Because most of the kinetic energy that is lost from friction comes from at or near the surface of the Earth, it is the lithosphere that slows down the most, causing it to drift slowly westward relative to the deep mantle, which also drifts westward relative to the core. Thus the inner core, which is buffered from these effects by the liquid outer core, spins the fastest.
In conclusion, I offer here a full dress grounding such as I might do at my home in western Sonoma County. First, stand with your feet at shoulder width, press them into the ground, feel the solid Earth that supports you, honor the Earth. Now, center yourself in your body in your heart chakra.
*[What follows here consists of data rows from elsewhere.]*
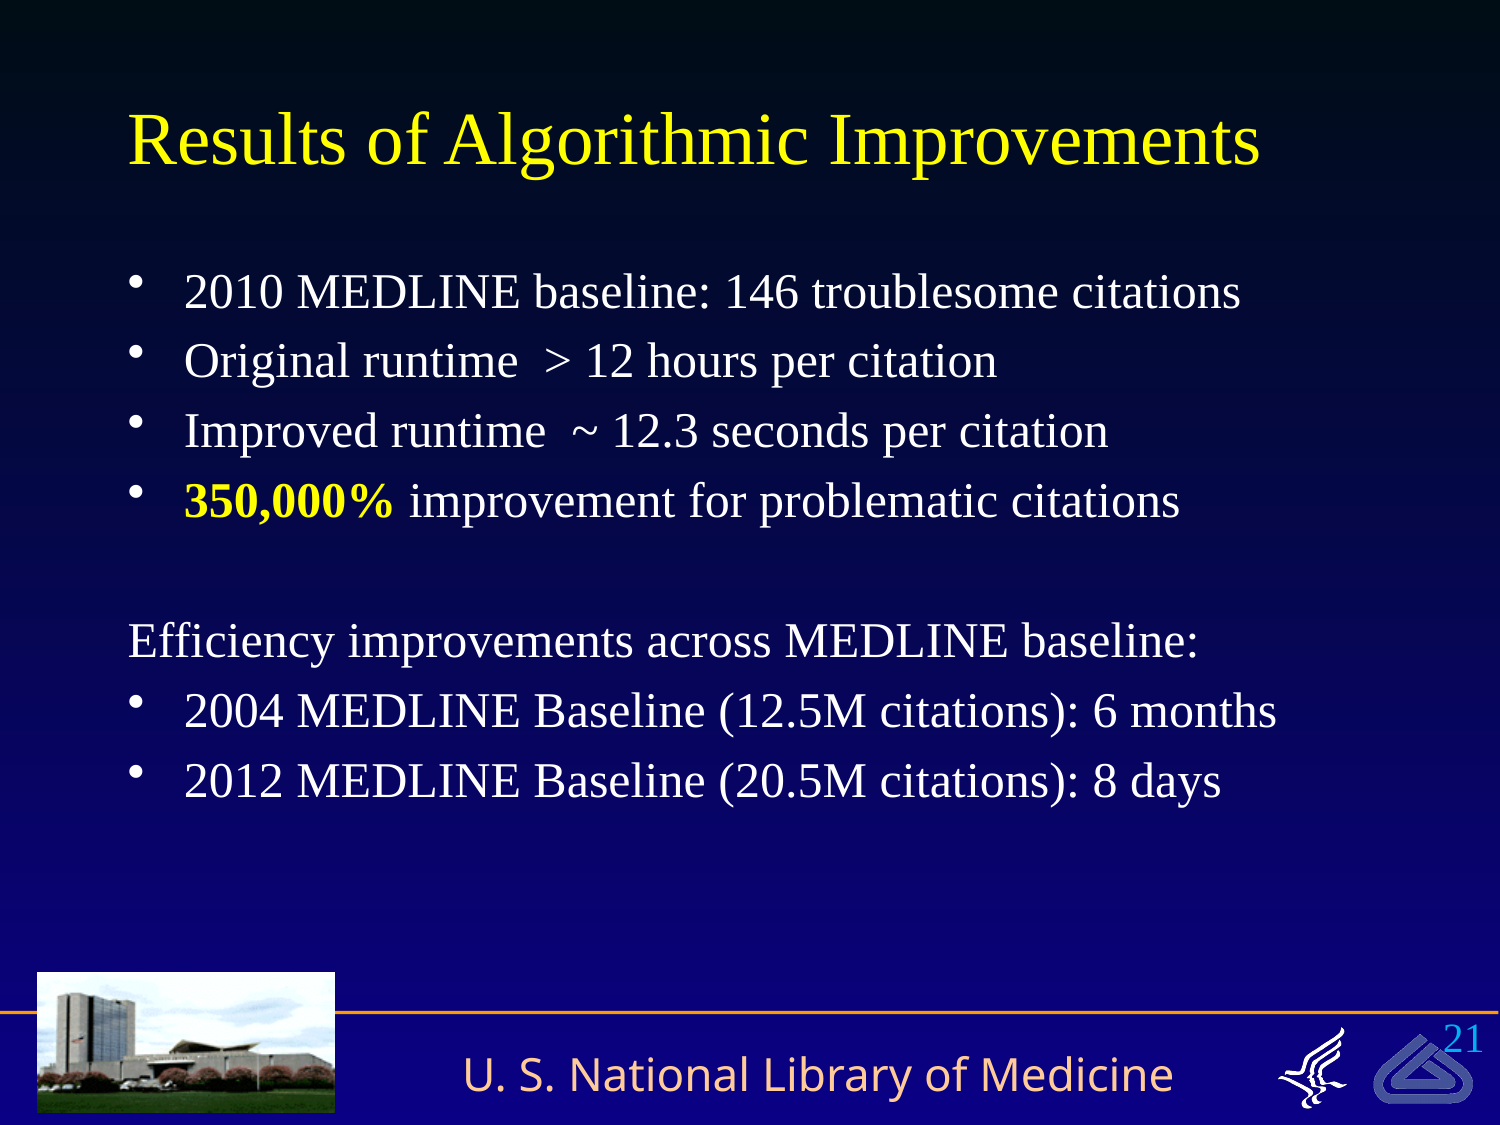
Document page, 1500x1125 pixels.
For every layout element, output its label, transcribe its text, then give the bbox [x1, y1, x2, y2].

picture [1370, 1082, 1477, 1109]
title Results of Algorithmic Improvements [112, 75, 1388, 188]
picture [37, 972, 335, 1113]
text_box 2010 MEDLINE baseline: 146 troublesome citations Original runtime > 12 hours per citation Improved runtime ~ 12.3 seconds per citation 350,000% improvement for problematic citations Efficiency improvements across MEDLINE baseline: 2004 MEDLINE Baseline (12.5M citations): 6 months 2012 MEDLINE Baseline (20.5M citations): 8 days [112, 250, 1388, 951]
slide_number 21 [1149, 1002, 1500, 1082]
picture [1275, 1082, 1351, 1114]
Establish a strong connection with your field of love and then will your energy to descend through your lower chakras, down your legs and into the soil. Know that the soil is teeming with life.
Thank the soil for sustaining us and then will your energy to descend further, perhaps imagining it as twin red cords that spiral around each other as they emerge from your feet. Below the soil is a soft, fossiliferous marine sand, filled with fresh water. Know that this sand was deposited in the precursor to San Francisco Bay, gone for 2,000,000 years. Feel the presence of that ocean water lingering in the rocks, the spirit in the fossils, and realize that these sands accumulated when our ancestors first learned the use of fire.
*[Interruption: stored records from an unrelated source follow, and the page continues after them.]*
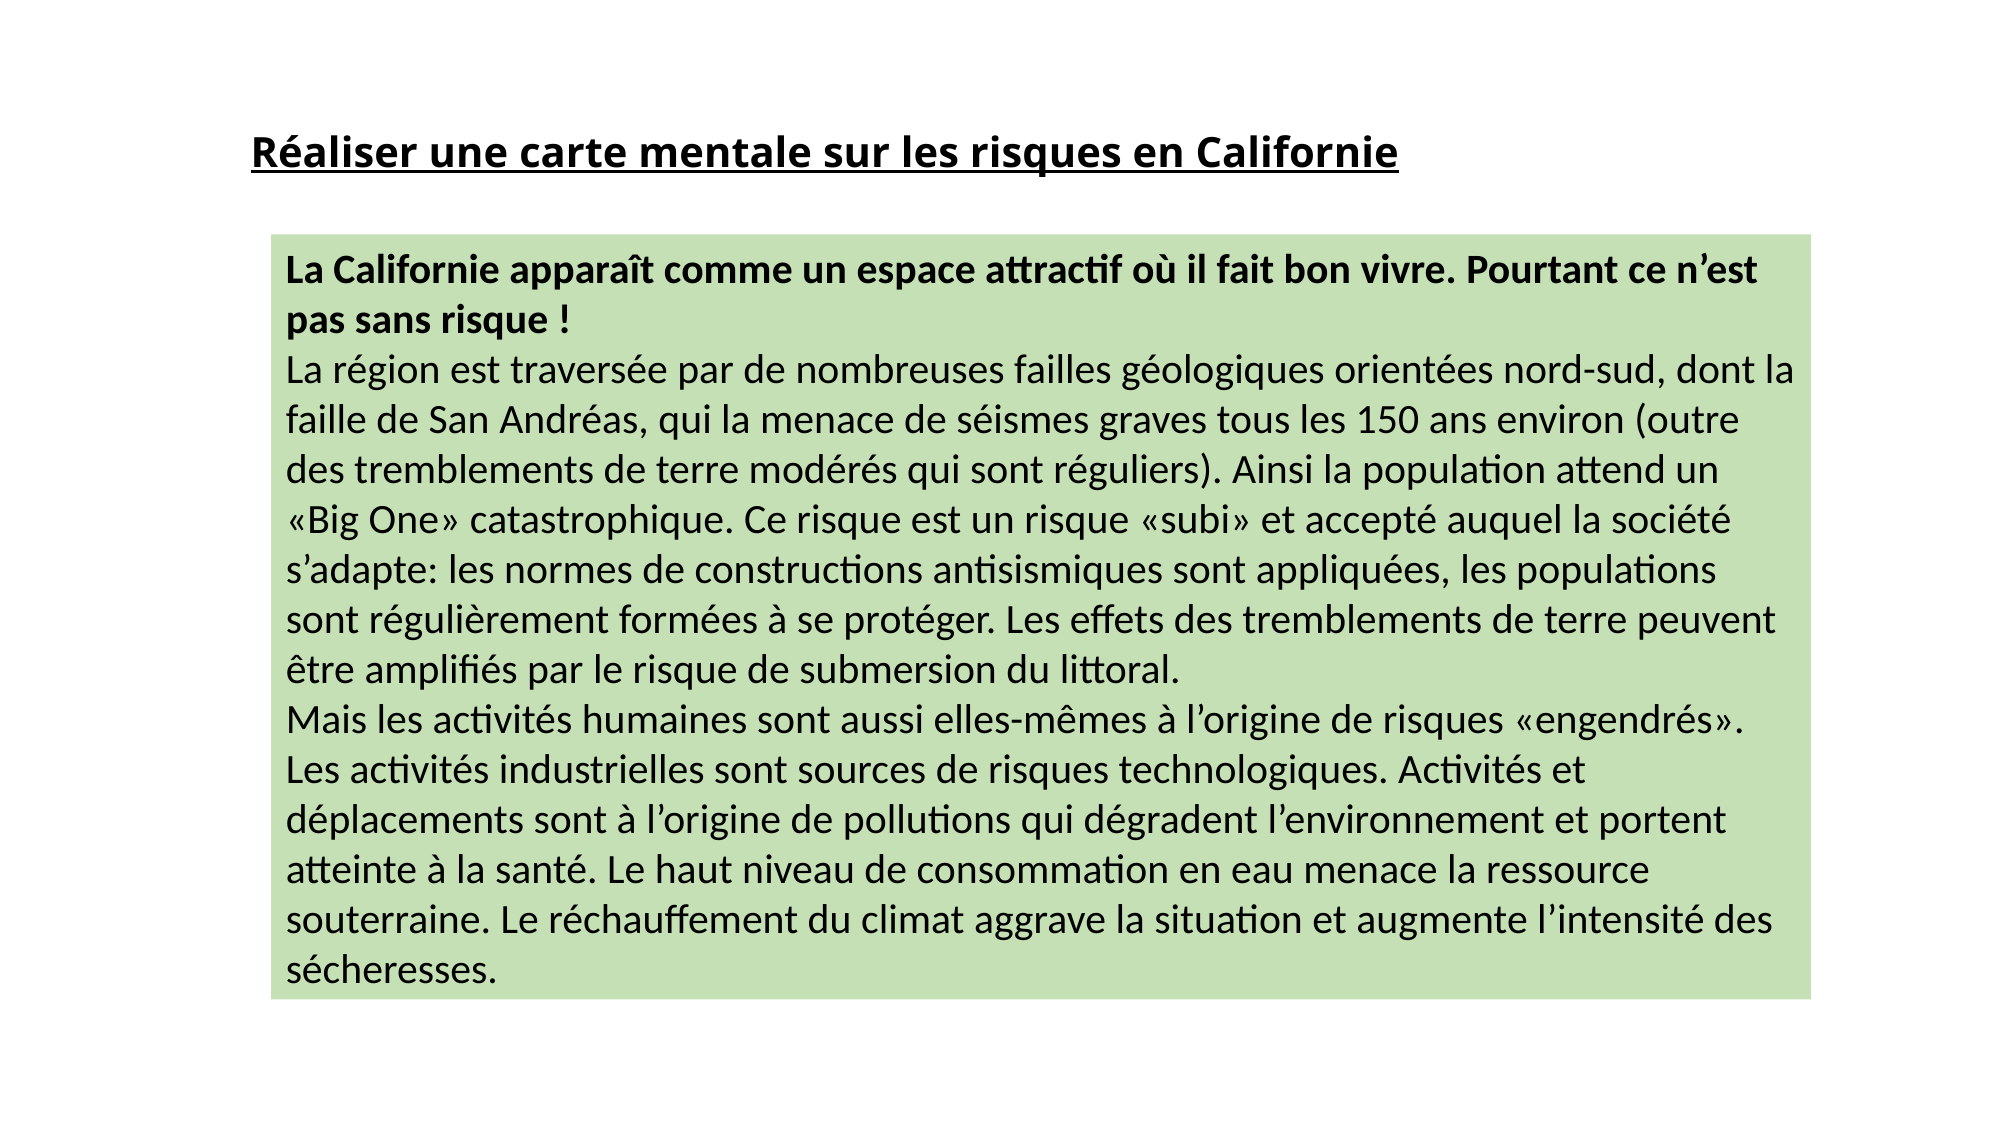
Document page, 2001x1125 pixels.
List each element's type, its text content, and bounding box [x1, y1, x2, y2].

text_box Réaliser une carte mentale sur les risques en Californie [235, 118, 1697, 183]
text_box La Californie apparaît comme un espace attractif où il fait bon vivre. Pourtant ce n’est pas sans risque ! La région est traversée par de nombreuses failles géologiques orientées nord-sud, dont la faille de San Andréas, qui la menace de séismes graves tous les 150 ans environ (outre des tremblements de terre modérés qui sont réguliers). Ainsi la population attend un «Big One» catastrophique. Ce risque est un risque «subi» et accepté auquel la société s’adapte: les normes de constructions antisismiques sont appliquées, les populations sont régulièrement formées à se protéger. Les effets des tremblements de terre peuvent être amplifiés par le risque de submersion du littoral. Mais les activités humaines sont aussi elles-mêmes à l’origine de risques «engendrés». Les activités industrielles sont sources de risques technologiques. Activités et déplacements sont à l’origine de pollutions qui dégradent l’environnement et portent atteinte à la santé. Le haut niveau de consommation en eau menace la ressource souterraine. Le réchauffement du climat aggrave la situation et augmente l’intensité des sécheresses. [271, 234, 1811, 1000]
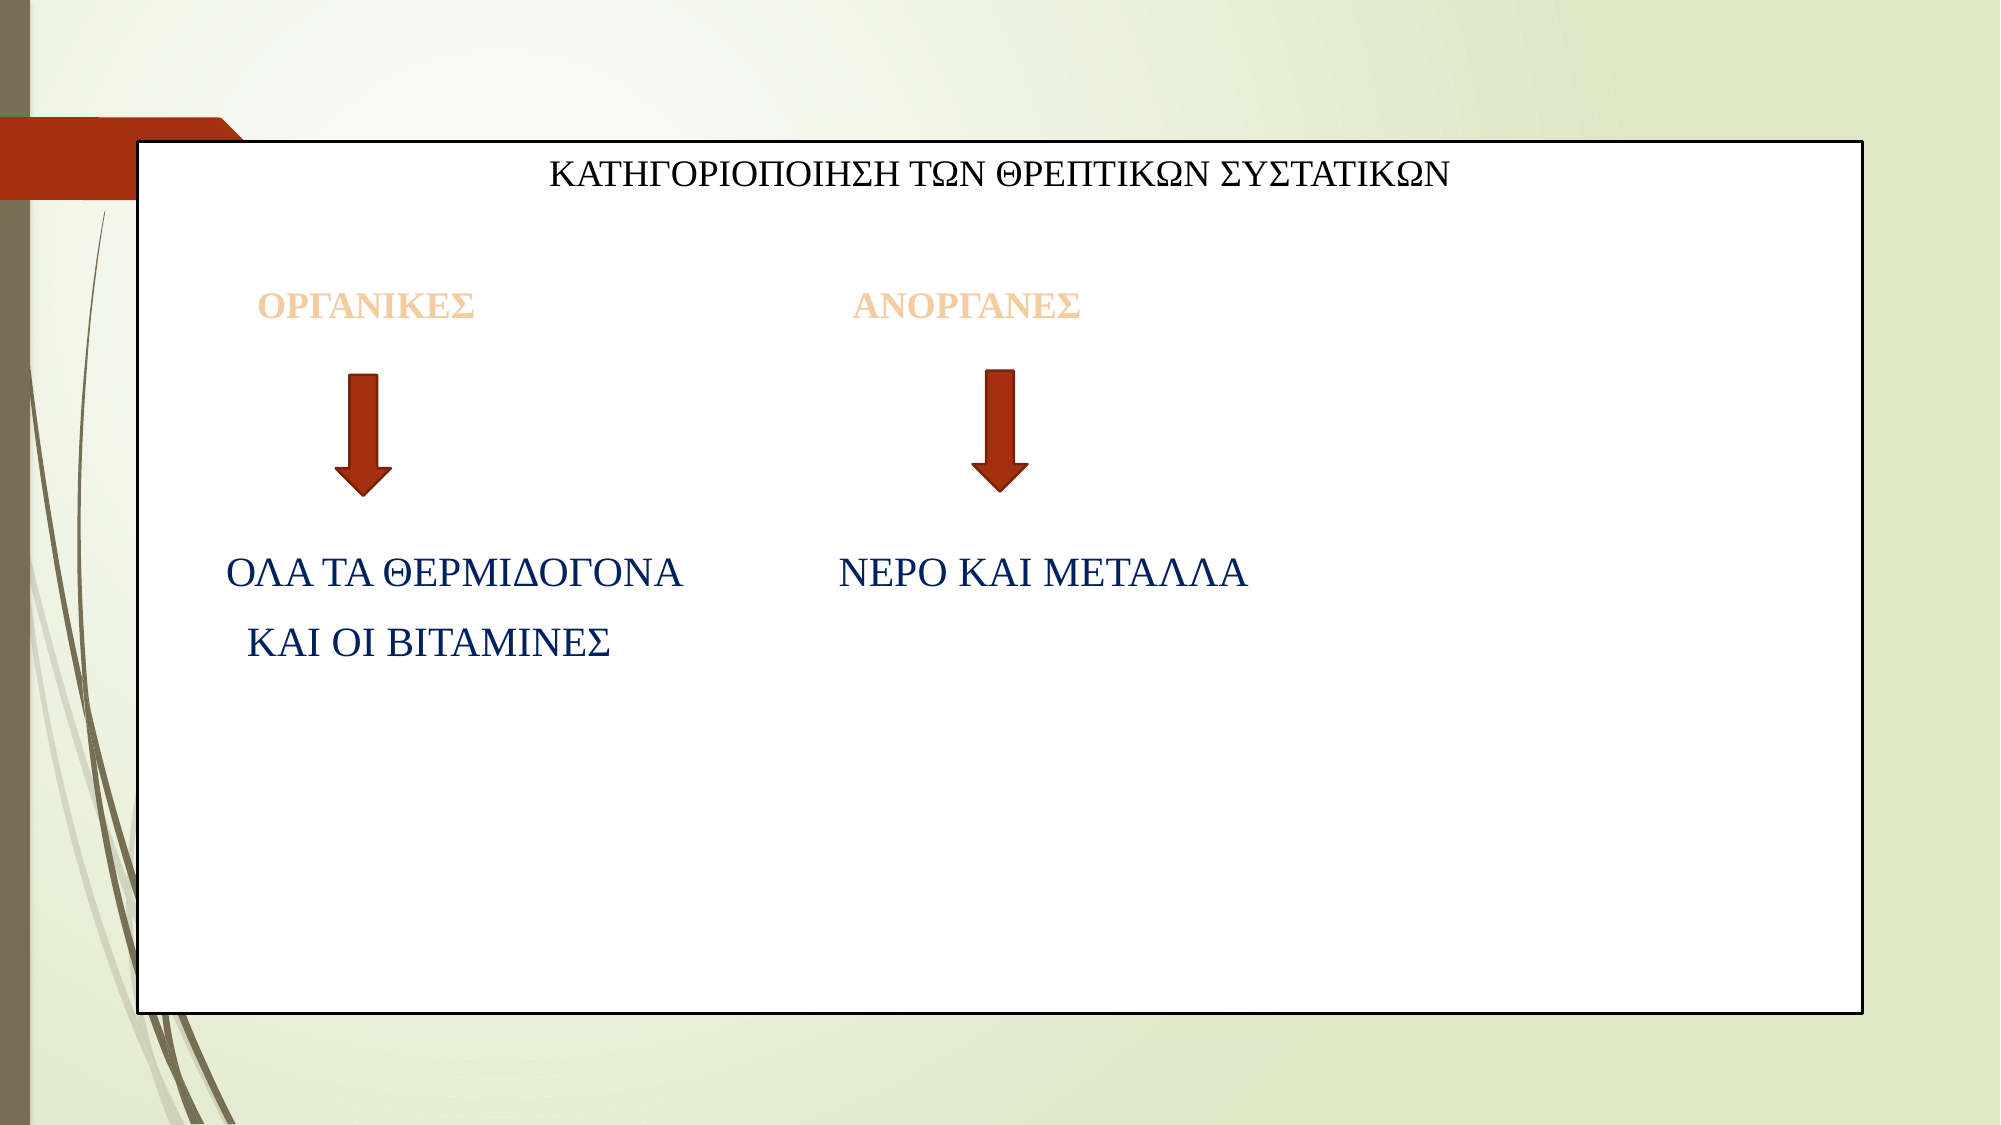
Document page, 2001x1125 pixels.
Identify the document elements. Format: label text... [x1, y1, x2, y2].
Will your energy to descend further, and a mere 30 feet down we come to the ancient rocks of the Franciscan Complex, a disordered mixture of various oceanic rocks that were bulldozed up by the westward-drifting North American continent during the time of the Dinosaurs. These rocks are the quintessence of pure, solidified chaos – hail Eris, Coyote and Raven.
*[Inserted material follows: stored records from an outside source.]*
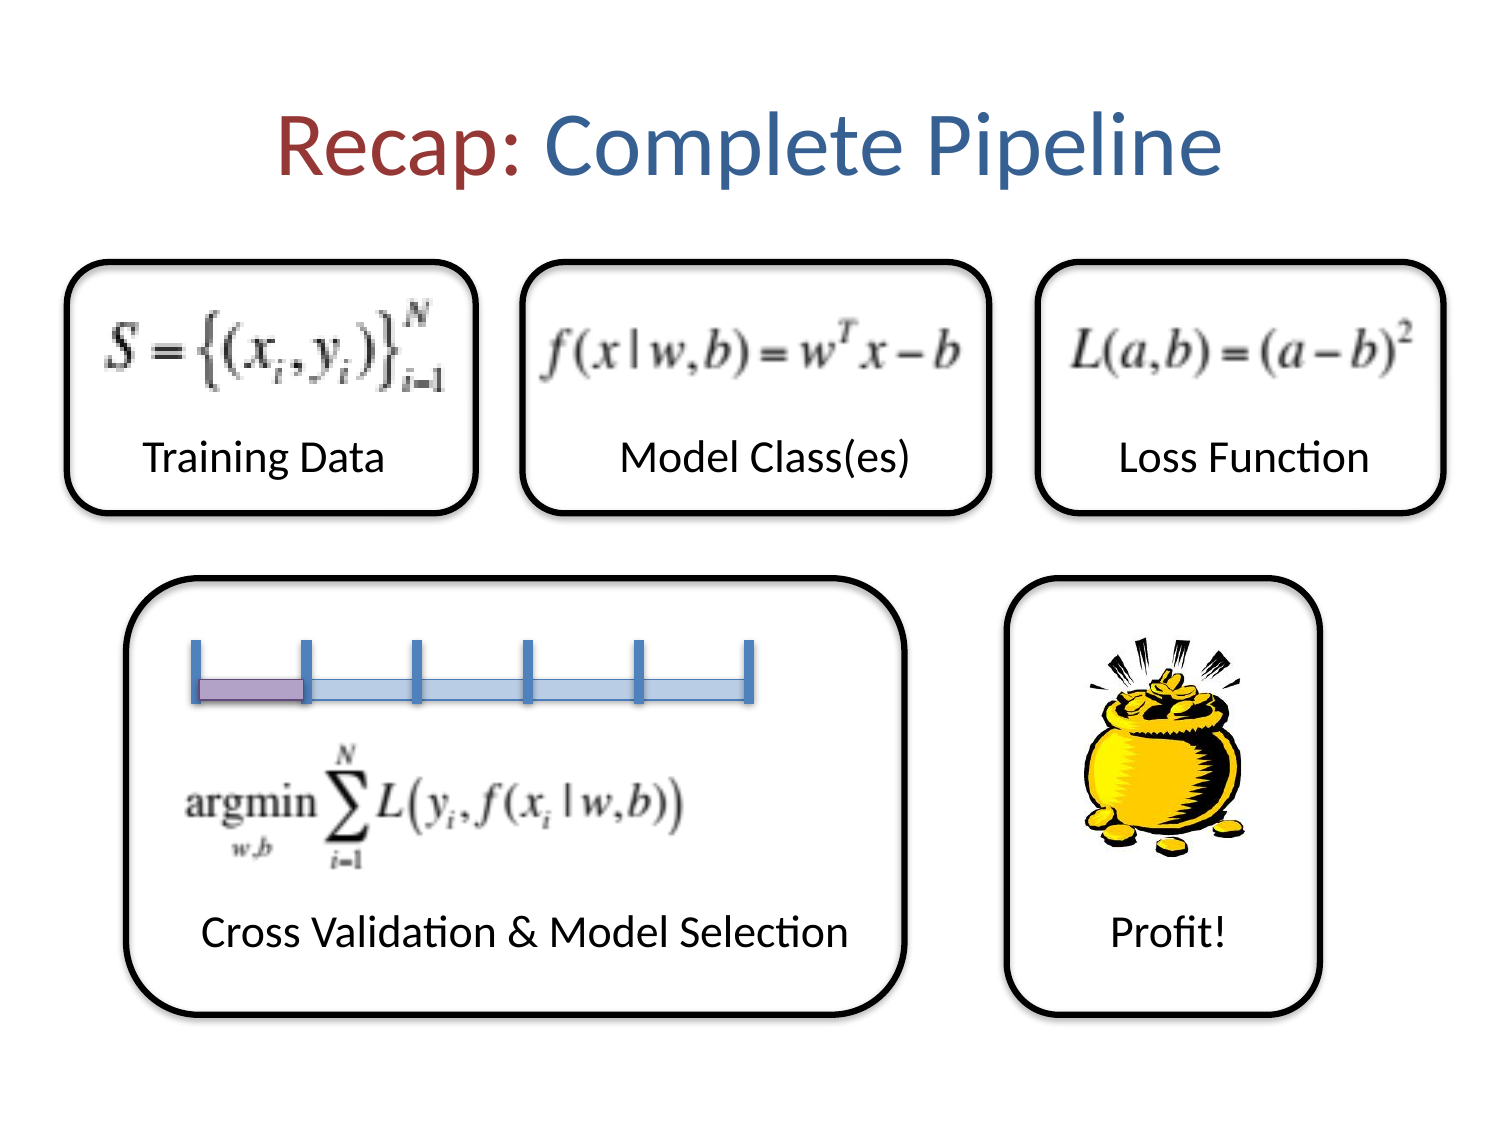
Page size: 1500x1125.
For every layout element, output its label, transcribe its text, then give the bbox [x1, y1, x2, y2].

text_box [125, 577, 905, 1016]
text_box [66, 261, 476, 514]
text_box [522, 261, 990, 514]
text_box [1006, 577, 1321, 1016]
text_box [1037, 261, 1444, 514]
title Recap: Complete Pipeline [75, 45, 1425, 233]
Will your energy to descend further, and 10 miles or so down we leave the Franciscan Complex, pass through a great horizontal fault and enter the mantle. The rocks grow hotter and softer as your energy descends, and at a depth of several tens of miles they are hot enough to glow with a red Hadean light.
Do not fear, and will your energy to descend further, passing ever downward into hotter, denser rocks that glow yellow then white, coming eventually to Tartarus at the base of the mantle, the shadow realm where the old gods were banished.
Pause here if it is your will, and connect your energy with whatever powers you find compatible, then descend through the roiling liquid metal of the outer core to come to the great crystal, the icon of the Central Realm of the Densely Packed. If it is your will, bind your energy to that great crystal, and honor it as the heart of Mother Earth.
Now, return up the path you descended, bringing a cord of energy that is connected to the heart of Mother Earth, passing in reverse order all of the places you experienced on the way down, coming at last to your own body, centered in your heart. With your heart energy joined with the heart energy of the Earth, will the combined energies to rise through your upper chakras, emerging from your crown to rise to the cosmic heights, to Heaven above, a fountain of love. Let the lower and upper energies mingle for a time, and then call them down, back into your heart center, where you should pause and cherish them. Then will the energies to descend down into the core of the Earth, while you stand as the World Tree stands, a bridge connecting the Great Above with the Great Below. So be it.